Material to process –

============================================================

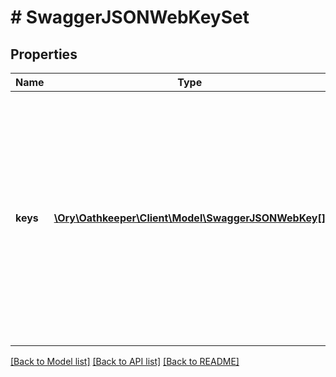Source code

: # # SwaggerJSONWebKeySet

## Properties

Name | Type | Description | Notes
------------ | ------------- | ------------- | -------------
**keys** | [**\Ory\Oathkeeper\Client\Model\SwaggerJSONWebKey[]**](SwaggerJSONWebKey.md) | The value of the \&quot;keys\&quot; parameter is an array of JWK values.  By default, the order of the JWK values within the array does not imply an order of preference among them, although applications of JWK Sets can choose to assign a meaning to the order for their purposes, if desired. | [optional]

[[Back to Model list]](../../README.md#models) [[Back to API list]](../../README.md#endpoints) [[Back to README]](../../README.md)
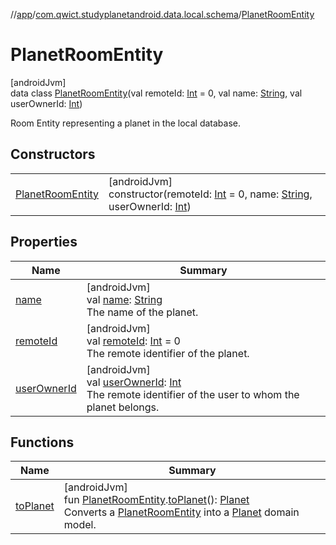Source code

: //[app](../../../index.md)/[com.qwict.studyplanetandroid.data.local.schema](../index.md)/[PlanetRoomEntity](index.md)

# PlanetRoomEntity

[androidJvm]\
data class [PlanetRoomEntity](index.md)(val remoteId: [Int](https://kotlinlang.org/api/latest/jvm/stdlib/kotlin/-int/index.html) = 0, val name: [String](https://kotlinlang.org/api/latest/jvm/stdlib/kotlin/-string/index.html), val userOwnerId: [Int](https://kotlinlang.org/api/latest/jvm/stdlib/kotlin/-int/index.html))

Room Entity representing a planet in the local database.

## Constructors

| | |
|---|---|
| [PlanetRoomEntity](-planet-room-entity.md) | [androidJvm]<br>constructor(remoteId: [Int](https://kotlinlang.org/api/latest/jvm/stdlib/kotlin/-int/index.html) = 0, name: [String](https://kotlinlang.org/api/latest/jvm/stdlib/kotlin/-string/index.html), userOwnerId: [Int](https://kotlinlang.org/api/latest/jvm/stdlib/kotlin/-int/index.html)) |

## Properties

| Name | Summary |
|---|---|
| [name](name.md) | [androidJvm]<br>val [name](name.md): [String](https://kotlinlang.org/api/latest/jvm/stdlib/kotlin/-string/index.html)<br>The name of the planet. |
| [remoteId](remote-id.md) | [androidJvm]<br>val [remoteId](remote-id.md): [Int](https://kotlinlang.org/api/latest/jvm/stdlib/kotlin/-int/index.html) = 0<br>The remote identifier of the planet. |
| [userOwnerId](user-owner-id.md) | [androidJvm]<br>val [userOwnerId](user-owner-id.md): [Int](https://kotlinlang.org/api/latest/jvm/stdlib/kotlin/-int/index.html)<br>The remote identifier of the user to whom the planet belongs. |

## Functions

| Name | Summary |
|---|---|
| [toPlanet](../to-planet.md) | [androidJvm]<br>fun [PlanetRoomEntity](index.md).[toPlanet](../to-planet.md)(): [Planet](../../com.qwict.studyplanetandroid.domain.model/-planet/index.md)<br>Converts a [PlanetRoomEntity](index.md) into a [Planet](../../com.qwict.studyplanetandroid.domain.model/-planet/index.md) domain model. |
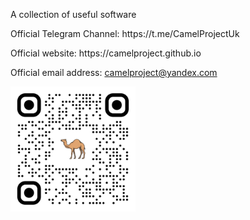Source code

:<p>A collection of useful software</p>
<p>Official Telegram Channel: https://t.me/CamelProjectUk</p>
<p>Official website: https://camelproject.github.io</p>
<p>Official email address: <a href="mailto:camelproject@yandex.com">camelproject@yandex.com</a></p>
<img src="./files/qr-code.png" width="200" height="200" alt="">
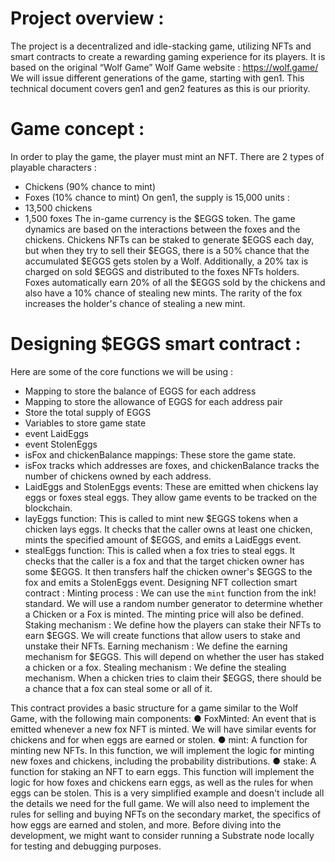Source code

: # Project overview :

The project is a decentralized and idle-stacking game, utilizing NFTs and smart contracts to create a rewarding gaming experience for its players. It is based on the original “Wolf Game”
Wolf Game website : https://wolf.game/
We will issue different generations of the game, starting with gen1. This technical
document covers gen1 and gen2 features as this is our priority.

# Game concept :

In order to play the game, the player must mint an NFT.
There are 2 types of playable characters :

- Chickens (90% chance to mint)
- Foxes (10% chance to mint)
  On gen1, the supply is 15,000 units :
- 13,500 chickens
- 1,500 foxes
  The in-game currency is the $EGGS token.
  The game dynamics are based on the interactions between the foxes and the chickens.
  Chickens NFTs can be staked to generate $EGGS each day, but when they try to sell their $EGGS, there is a 50% chance that the accumulated $EGGS gets stolen by a Wolf.
  Additionally, a 20% tax is charged on sold $EGGS and distributed to the foxes NFTs holders.
  Foxes automatically earn 20% of all the $EGGS sold by the chickens and also have a 10% chance of stealing new mints. The rarity of the fox increases the holder's chance of stealing a new mint.

# Designing $EGGS smart contract :

Here are some of the core functions we will be using :

- Mapping to store the balance of EGGS for each address
- Mapping to store the allowance of EGGS for each address pair
- Store the total supply of EGGS
- Variables to store game state
- event LaidEggs
- event StolenEggs
- isFox and chickenBalance mappings: These store the game state.
- isFox tracks which addresses are foxes, and chickenBalance tracks the
  number of chickens owned by each address.
- LaidEggs and StolenEggs events: These are emitted when chickens lay eggs
  or foxes steal eggs. They allow game events to be tracked on the blockchain.
- layEggs function: This is called to mint new $EGGS tokens when a chicken
  lays eggs. It checks that the caller owns at least one chicken, mints the
  specified amount of $EGGS, and emits a LaidEggs event.
- stealEggs function: This is called when a fox tries to steal eggs. It checks that the caller is a fox and that the target chicken owner has some $EGGS. It then
  transfers half the chicken owner's $EGGS to the fox and emits a StolenEggs event.
  Designing NFT collection smart contract :
  Minting process : We can use the `mint` function from the ink! standard. We will use a random number generator to determine whether a Chicken or a Fox is minted. The minting price will also be defined.
  Staking mechanism : We define how the players can stake their NFTs to earn $EGGS. We will create functions that allow users to stake and unstake their NFTs.
  Earning mechanism : We define the earning mechanism for $EGGS. This will depend on whether the user has staked a chicken or a fox.
  Stealing mechanism : We define the stealing mechanism. When a chicken tries to claim their $EGGS, there should be a chance that a fox can steal some or all of it.

This contract provides a basic structure for a game similar to the Wolf Game, with the following main components:
● FoxMinted: An event that is emitted whenever a new fox NFT is minted. We will have similar events for chickens and for when eggs are earned or stolen.
● mint: A function for minting new NFTs. In this function, we will implement the logic for minting new foxes and chickens, including the probability distributions.
● stake: A function for staking an NFT to earn eggs. This function will implement the logic for how foxes and chickens earn eggs, as well as the rules for when eggs can be stolen.
This is a very simplified example and doesn't include all the details we need for the full game. We will also need to implement the rules for selling and buying NFTs on the secondary market, the specifics of how eggs are earned and stolen, and more.
Before diving into the development, we might want to consider running a Substrate node locally for testing and debugging purposes.
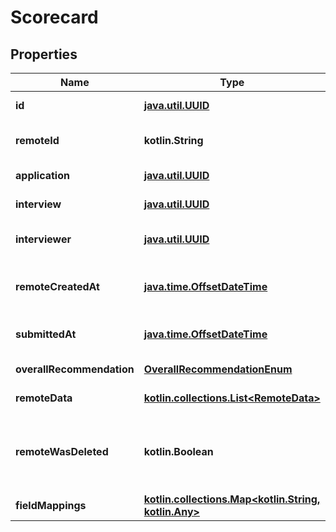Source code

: 
# Scorecard

## Properties
Name | Type | Description | Notes
------------ | ------------- | ------------- | -------------
**id** | [**java.util.UUID**](java.util.UUID.md) |  |  [optional] [readonly]
**remoteId** | **kotlin.String** | The third-party API ID of the matching object. |  [optional]
**application** | [**java.util.UUID**](java.util.UUID.md) | The application being scored. |  [optional]
**interview** | [**java.util.UUID**](java.util.UUID.md) | The interview being scored. |  [optional]
**interviewer** | [**java.util.UUID**](java.util.UUID.md) | The interviewer doing the scoring. |  [optional]
**remoteCreatedAt** | [**java.time.OffsetDateTime**](java.time.OffsetDateTime.md) | When the third party&#39;s scorecard was created. |  [optional]
**submittedAt** | [**java.time.OffsetDateTime**](java.time.OffsetDateTime.md) | When the scorecard was submitted. |  [optional]
**overallRecommendation** | [**OverallRecommendationEnum**](OverallRecommendationEnum.md) | The inteviewer&#39;s recommendation. |  [optional]
**remoteData** | [**kotlin.collections.List&lt;RemoteData&gt;**](RemoteData.md) |  |  [optional] [readonly]
**remoteWasDeleted** | **kotlin.Boolean** | Indicates whether or not this object has been deleted by third party webhooks. |  [optional] [readonly]
**fieldMappings** | [**kotlin.collections.Map&lt;kotlin.String, kotlin.Any&gt;**](kotlin.Any.md) |  |  [optional] [readonly]



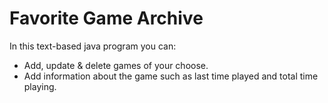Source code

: # Favorite Game Archive
In this text-based java program you can:
- Add, update & delete games of your choose.
- Add information about the game such as last time played and total time playing.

============================================================

What is being asked – Please put every line of the material above into a JSON list of strings, one string per line, skipping blank lines and leaving the pictures out.

Result for this exercise –
[
  "Source code",
  ": # # SwaggerJSONWebKeySet",
  "## Properties",
  "Name | Type | Description | Notes",
  "------------ | ------------- | ------------- | -------------",
  "**keys** | [**\\Ory\\Oathkeeper\\Client\\Model\\SwaggerJSONWebKey[]**](SwaggerJSONWebKey.md) | The value of the \\&quot;keys\\&quot; parameter is an array of JWK values.  By default, the order of the JWK values within the array does not imply an order of preference among them, although applications of JWK Sets can choose to assign a meaning to the order for their purposes, if desired. | [optional]",
  "[[Back to Model list]](../../README.md#models) [[Back to API list]](../../README.md#endpoints) [[Back to README]](../../README.md)",
  "Source code",
  ": //[app](../../../index.md)/[com.qwict.studyplanetandroid.data.local.schema](../index.md)/[PlanetRoomEntity](index.md)",
  "# PlanetRoomEntity",
  "[androidJvm]\\",
  "data class [PlanetRoomEntity](index.md)(val remoteId: [Int](https://kotlinlang.org/api/latest/jvm/stdlib/kotlin/-int/index.html) = 0, val name: [String](https://kotlinlang.org/api/latest/jvm/stdlib/kotlin/-string/index.html), val userOwnerId: [Int](https://kotlinlang.org/api/latest/jvm/stdlib/kotlin/-int/index.html))",
  "Room Entity representing a planet in the local database.",
  "## Constructors",
  "| | |",
  "|---|---|",
  "| [PlanetRoomEntity](-planet-room-entity.md) | [androidJvm]<br>constructor(remoteId: [Int](https://kotlinlang.org/api/latest/jvm/stdlib/kotlin/-int/index.html) = 0, name: [String](https://kotlinlang.org/api/latest/jvm/stdlib/kotlin/-string/index.html), userOwnerId: [Int](https://kotlinlang.org/api/latest/jvm/stdlib/kotlin/-int/index.html)) |",
  "## Properties",
  "| Name | Summary |",
  "|---|---|",
  "| [name](name.md) | [androidJvm]<br>val [name](name.md): [String](https://kotlinlang.org/api/latest/jvm/stdlib/kotlin/-string/index.html)<br>The name of the planet. |",
  "| [remoteId](remote-id.md) | [androidJvm]<br>val [remoteId](remote-id.md): [Int](https://kotlinlang.org/api/latest/jvm/stdlib/kotlin/-int/index.html) = 0<br>The remote identifier of the planet. |",
  "| [userOwnerId](user-owner-id.md) | [androidJvm]<br>val [userOwnerId](user-owner-id.md): [Int](https://kotlinlang.org/api/latest/jvm/stdlib/kotlin/-int/index.html)<br>The remote identifier of the user to whom the planet belongs. |",
  "## Functions",
  "| Name | Summary |",
  "|---|---|",
  "| [toPlanet](../to-planet.md) | [androidJvm]<br>fun [PlanetRoomEntity](index.md).[toPlanet](../to-planet.md)(): [Planet](../../com.qwict.studyplanetandroid.domain.model/-planet/index.md)<br>Converts a [PlanetRoomEntity](index.md) into a [Planet](../../com.qwict.studyplanetandroid.domain.model/-planet/index.md) domain model. |",
  "Source code",
  ":<p>A collection of useful software</p>",
  "<p>Official Telegram Channel: https://t.me/CamelProjectUk</p>",
  "<p>Official website: https://camelproject.github.io</p>",
  "<p>Official email address: <a href=\"mailto:camelproject@yandex.com\">camelproject@yandex.com</a></p>",
  "<img src=\"./files/qr-code.png\" width=\"200\" height=\"200\" alt=\"\">",
  "Source code",
  ": # Project overview :",
  "The project is a decentralized and idle-stacking game, utilizing NFTs and smart contracts to create a rewarding gaming experience for its players. It is based on the original “Wolf Game”",
  "Wolf Game website : https://wolf.game/",
  "We will issue different generations of the game, starting with gen1. This technical",
  "document covers gen1 and gen2 features as this is our priority.",
  "# Game concept :",
  "In order to play the game, the player must mint an NFT.",
  "There are 2 types of playable characters :",
  "- Chickens (90% chance to mint)",
  "- Foxes (10% chance to mint)",
  "  On gen1, the supply is 15,000 units :",
  "- 13,500 chickens",
  "- 1,500 foxes",
  "  The in-game currency is the $EGGS token.",
  "  The game dynamics are based on the interactions between the foxes and the chickens.",
  "  Chickens NFTs can be staked to generate $EGGS each day, but when they try to sell their $EGGS, there is a 50% chance that the accumulated $EGGS gets stolen by a Wolf.",
  "  Additionally, a 20% tax is charged on sold $EGGS and distributed to the foxes NFTs holders.",
  "  Foxes automatically earn 20% of all the $EGGS sold by the chickens and also have a 10% chance of stealing new mints. The rarity of the fox increases the holder's chance of stealing a new mint.",
  "# Designing $EGGS smart contract :",
  "Here are some of the core functions we will be using :",
  "- Mapping to store the balance of EGGS for each address",
  "- Mapping to store the allowance of EGGS for each address pair",
  "- Store the total supply of EGGS",
  "- Variables to store game state",
  "- event LaidEggs",
  "- event StolenEggs",
  "- isFox and chickenBalance mappings: These store the game state.",
  "- isFox tracks which addresses are foxes, and chickenBalance tracks the",
  "  number of chickens owned by each address.",
  "- LaidEggs and StolenEggs events: These are emitted when chickens lay eggs",
  "  or foxes steal eggs. They allow game events to be tracked on the blockchain.",
  "- layEggs function: This is called to mint new $EGGS tokens when a chicken",
  "  lays eggs. It checks that the caller owns at least one chicken, mints the",
  "  specified amount of $EGGS, and emits a LaidEggs event.",
  "- stealEggs function: This is called when a fox tries to steal eggs. It checks that the caller is a fox and that the target chicken owner has some $EGGS. It then",
  "  transfers half the chicken owner's $EGGS to the fox and emits a StolenEggs event.",
  "  Designing NFT collection smart contract :",
  "  Minting process : We can use the `mint` function from the ink! standard. We will use a random number generator to determine whether a Chicken or a Fox is minted. The minting price will also be defined.",
  "  Staking mechanism : We define how the players can stake their NFTs to earn $EGGS. We will create functions that allow users to stake and unstake their NFTs.",
  "  Earning mechanism : We define the earning mechanism for $EGGS. This will depend on whether the user has staked a chicken or a fox.",
  "  Stealing mechanism : We define the stealing mechanism. When a chicken tries to claim their $EGGS, there should be a chance that a fox can steal some or all of it.",
  "This contract provides a basic structure for a game similar to the Wolf Game, with the following main components:",
  "● FoxMinted: An event that is emitted whenever a new fox NFT is minted. We will have similar events for chickens and for when eggs are earned or stolen.",
  "● mint: A function for minting new NFTs. In this function, we will implement the logic for minting new foxes and chickens, including the probability distributions.",
  "● stake: A function for staking an NFT to earn eggs. This function will implement the logic for how foxes and chickens earn eggs, as well as the rules for when eggs can be stolen.",
  "This is a very simplified example and doesn't include all the details we need for the full game. We will also need to implement the rules for selling and buying NFTs on the secondary market, the specifics of how eggs are earned and stolen, and more.",
  "Before diving into the development, we might want to consider running a Substrate node locally for testing and debugging purposes.",
  "Source code",
  ": ",
  "# Scorecard",
  "## Properties",
  "Name | Type | Description | Notes",
  "------------ | ------------- | ------------- | -------------",
  "**id** | [**java.util.UUID**](java.util.UUID.md) |  |  [optional] [readonly]",
  "**remoteId** | **kotlin.String** | The third-party API ID of the matching object. |  [optional]",
  "**application** | [**java.util.UUID**](java.util.UUID.md) | The application being scored. |  [optional]",
  "**interview** | [**java.util.UUID**](java.util.UUID.md) | The interview being scored. |  [optional]",
  "**interviewer** | [**java.util.UUID**](java.util.UUID.md) | The interviewer doing the scoring. |  [optional]",
  "**remoteCreatedAt** | [**java.time.OffsetDateTime**](java.time.OffsetDateTime.md) | When the third party&#39;s scorecard was created. |  [optional]",
  "**submittedAt** | [**java.time.OffsetDateTime**](java.time.OffsetDateTime.md) | When the scorecard was submitted. |  [optional]",
  "**overallRecommendation** | [**OverallRecommendationEnum**](OverallRecommendationEnum.md) | The inteviewer&#39;s recommendation. |  [optional]",
  "**remoteData** | [**kotlin.collections.List&lt;RemoteData&gt;**](RemoteData.md) |  |  [optional] [readonly]",
  "**remoteWasDeleted** | **kotlin.Boolean** | Indicates whether or not this object has been deleted by third party webhooks. |  [optional] [readonly]",
  "**fieldMappings** | [**kotlin.collections.Map&lt;kotlin.String, kotlin.Any&gt;**](kotlin.Any.md) |  |  [optional] [readonly]",
  "Source code",
  ": # Favorite Game Archive",
  "In this text-based java program you can:",
  "- Add, update & delete games of your choose.",
  "- Add information about the game such as last time played and total time playing."
]